This week Amazon took the crown from Apple of being the world’s most valuable brand in the world, worth a staggering $315.5bn and are the first new company to claim the top spot in 12 years.
According to Kantar’s BrandZ ranking that they run every year, Amazon’s value grew by a staggering 52% between 2018 and 2019 while Apple and Google *only* grew by 3% (to $309.1bn) and 2% respectively.
Other large brands in the rankings include the obvious big hitters like Microsoft in fourth with a value of $251bn, Visa in fifth with $178bn and Alibaba in seventh with $131bn.
Doreen Wang, Kantar’s global head of BrandZ, said Amazon’s jump was due to it selling a variety of services. “Amazon’s phenomenal brand value growth of almost $108 billion in the last year demonstrates how brands are now less anchored to individual categories and regions. The boundaries are blurring as technology fluency allow brands, such as Amazon, Google and Alibaba, to offer a range of services across multiple consumer touchpoints,” she said in a statement emailed to CNBC.
So how have they done it? A 52% increase is a massive jump and this is likely down to Amazon’s increasing investments in a large array of industries outside what they would consider their main core model. This includes the likes of the drone technology that we wrote about recently as well as self-driving cars (a company called Aurora), electric vehicles (they have recently bought a company called Rivian who create electric trucks) and an expansion of Amazon Air; their flagship airline. Then there are forays into the pharmaceutical industry and they have even stretched their legs by leading a funding round into Deliveroo. They are not messing around.
David Roth, CEO of The Store WPP EMEA and Asia and Chairman of BrandZ, says: “The growth in value of this year’s top 100 brands to an all-time high proves the power of investing in brands to deliver superior shareholder value. Behind this headline growth figure lies the success coming from a new phenomenon of ecosystem brand building. We’re seeing a move from individual product and service brands to a new era of highly-disruptive ecosystems. Brands need to understand the value this type of model can create and should embrace its approach to be successful in the future.”
The interesting aspect of the different areas that Amazon are growing into don’t just stop with big tech. With the announcement of the premier league fixture list yesterday, it became apparent that the entire Boxing Day schedule will only be available to live stream on Amazon Prime. An experiment that they have tried before; delving into live sports – the jury is still out on this. But accessing and securing one of the largest days in English football definitely shows that Amazon mean business and are unlikely to stop there if they see revenue value there.

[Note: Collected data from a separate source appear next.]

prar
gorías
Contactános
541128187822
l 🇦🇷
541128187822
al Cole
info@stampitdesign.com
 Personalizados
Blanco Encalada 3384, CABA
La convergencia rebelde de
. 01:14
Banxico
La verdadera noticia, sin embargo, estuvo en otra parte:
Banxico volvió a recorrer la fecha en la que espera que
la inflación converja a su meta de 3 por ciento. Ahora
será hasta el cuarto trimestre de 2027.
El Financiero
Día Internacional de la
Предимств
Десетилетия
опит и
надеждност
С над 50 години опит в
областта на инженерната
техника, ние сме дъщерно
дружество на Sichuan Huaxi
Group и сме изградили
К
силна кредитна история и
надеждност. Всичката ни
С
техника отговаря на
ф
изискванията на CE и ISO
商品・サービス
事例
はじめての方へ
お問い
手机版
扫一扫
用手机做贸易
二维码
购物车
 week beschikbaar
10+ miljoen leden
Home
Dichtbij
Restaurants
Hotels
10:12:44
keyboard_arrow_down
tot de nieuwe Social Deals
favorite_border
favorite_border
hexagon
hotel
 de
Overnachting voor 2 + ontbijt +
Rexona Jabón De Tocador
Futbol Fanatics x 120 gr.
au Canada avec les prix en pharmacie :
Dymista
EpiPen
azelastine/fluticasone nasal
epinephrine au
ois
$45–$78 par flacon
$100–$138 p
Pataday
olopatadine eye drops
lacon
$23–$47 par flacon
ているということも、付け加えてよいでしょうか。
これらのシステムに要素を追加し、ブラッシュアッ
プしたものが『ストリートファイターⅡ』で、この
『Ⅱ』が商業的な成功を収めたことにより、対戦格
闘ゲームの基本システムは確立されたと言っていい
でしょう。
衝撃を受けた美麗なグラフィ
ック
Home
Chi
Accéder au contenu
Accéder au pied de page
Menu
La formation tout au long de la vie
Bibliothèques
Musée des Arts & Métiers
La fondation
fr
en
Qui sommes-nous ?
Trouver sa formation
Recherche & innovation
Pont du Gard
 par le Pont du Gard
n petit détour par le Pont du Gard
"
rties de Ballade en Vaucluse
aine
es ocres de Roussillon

What else has been going on?
Some of the other key trends highlighted in the BrandZ global study including technology, finance and retail are outgrowing and stand above all other brands; accounting for more than 2/3s of the total value of all brands. One of the fastest growing categories is Luxury; up 29% along interestingly with Retail which has grown 25%. This comes at a time when there are large, traditional retail brands going into administration as we see a supposed “death of the highstreet”.
This year there were nine new brands to appear in the top 100 which were driven by Chinese and US tech brands with disruptive growth models – showing that it definitely pays to be different. Especially if you want to break among the norm and change the perceptions of your business through the use of technology.